Reservoir_Kmeans = DSC_TwoStage(micro = DSC_Sample(k = 100), macro = DSC_Kmeans(k = 4))
update(Reservoir_Kmeans, stream, n=500)
Reservoir_Kmeans
plot(Reservoir_Kmeans, stream)
evaluate_static(Reservoir_Kmeans, stream, measure =c("average.between", "precision", "recall"), n =500)
- Use sliding window method rather than Reservoir sampling in the above example. Compare the precision and recall of the two methods.
Hint
Window_Kmeans = DSC_TwoStage(micro = DSC_Window(horizon = 100), macro = DSC_Kmeans(k = 4)).
Window_Kmeans = DSC_TwoStage(micro = DSC_Window(horizon = 100), macro = DSC_Kmeans(k = 4))
update(Window_Kmeans, stream, n=500)
Window_Kmeans
plot(Window_Kmeans, stream)
evaluate_static(Window_Kmeans, stream,measure = c("average.between","precision","recall"), n =500)
II. Concept Drift
Concept drift means the changes of the data generating process over time. It implies that the statistical properties of the data also change when time passes. A good data mining algorithm should be able to deal with concept drift. In the stream package, DSD_Benchmark(1) is an example data stream which contains concept drift. To show the concept drift we request four times 250 data points from the stream and plot them. To fast-forward in the stream we request 1400 points in between the plots and ignore them. The codes below will show 4 figures of the data at different time points.
stream <- DSD_Benchmark(1)
stream
for(i in 1:4) {
plot(stream, 250, xlim = c(0, 1), ylim = c(0, 1))
tmp <- get_points(stream, n = 1400)
}
We can use animation package to demonstrate this:
reset_stream(stream)
animate_data(stream, n = 10000, horizon = 100
, xlim = c(0, 1), ylim = c(0, 1))
library("animation")
animation::ani.options(interval = .1)
ani.replay()
III. Evaluation of data stream clustering with concept drift
- Using Reservoir sampling and K-means
stream = DSD_Benchmark(1)
Reservoir_Kmeans= DSC_TwoStage(micro = DSC_Sample(k = 100, biased = TRUE), macro = DSC_Kmeans(k = 2))
update(Reservoir_Kmeans, stream, n=500)
plot(Reservoir_Kmeans, stream)
evaluate_stream(Reservoir_Kmeans, stream, measure = c( "precision", "recall"), n =5000, horizon=100)
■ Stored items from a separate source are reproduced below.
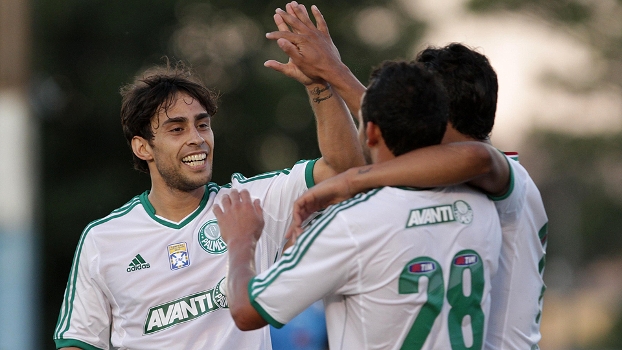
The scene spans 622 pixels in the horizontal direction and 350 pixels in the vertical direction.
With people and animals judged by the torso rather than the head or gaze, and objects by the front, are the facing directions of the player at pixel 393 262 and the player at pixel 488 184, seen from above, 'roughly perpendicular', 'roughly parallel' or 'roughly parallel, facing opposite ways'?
roughly parallel

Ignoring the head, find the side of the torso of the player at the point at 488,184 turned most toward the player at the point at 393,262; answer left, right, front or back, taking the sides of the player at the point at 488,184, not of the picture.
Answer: left

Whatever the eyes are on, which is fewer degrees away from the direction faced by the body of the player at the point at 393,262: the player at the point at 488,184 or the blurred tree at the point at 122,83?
the blurred tree

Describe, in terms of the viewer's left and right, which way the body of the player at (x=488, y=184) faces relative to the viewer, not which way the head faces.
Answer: facing away from the viewer and to the left of the viewer

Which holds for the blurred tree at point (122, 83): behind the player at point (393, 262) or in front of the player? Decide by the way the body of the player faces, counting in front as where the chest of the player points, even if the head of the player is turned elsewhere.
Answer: in front

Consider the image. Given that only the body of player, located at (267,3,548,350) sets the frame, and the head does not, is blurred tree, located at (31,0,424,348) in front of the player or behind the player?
in front

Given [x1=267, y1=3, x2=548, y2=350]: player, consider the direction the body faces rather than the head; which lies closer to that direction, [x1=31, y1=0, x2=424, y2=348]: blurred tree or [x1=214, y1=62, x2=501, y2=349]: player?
the blurred tree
- Evaluate the Sliding window + K-means clustering
#2. Sliding window + K-means clustering
Window_Kmeans = DSC_TwoStage(micro = DSC_Sample(k = 100, biased = TRUE), macro = DSC_Kmeans(k = 2))
update(Window_Kmeans, stream, n=500)
Window_Kmeans
plot(Window_Kmeans, stream)
evaluate_static(Window_Kmeans, stream, measure = c("precision", "recall"), n =5000, orizon=100)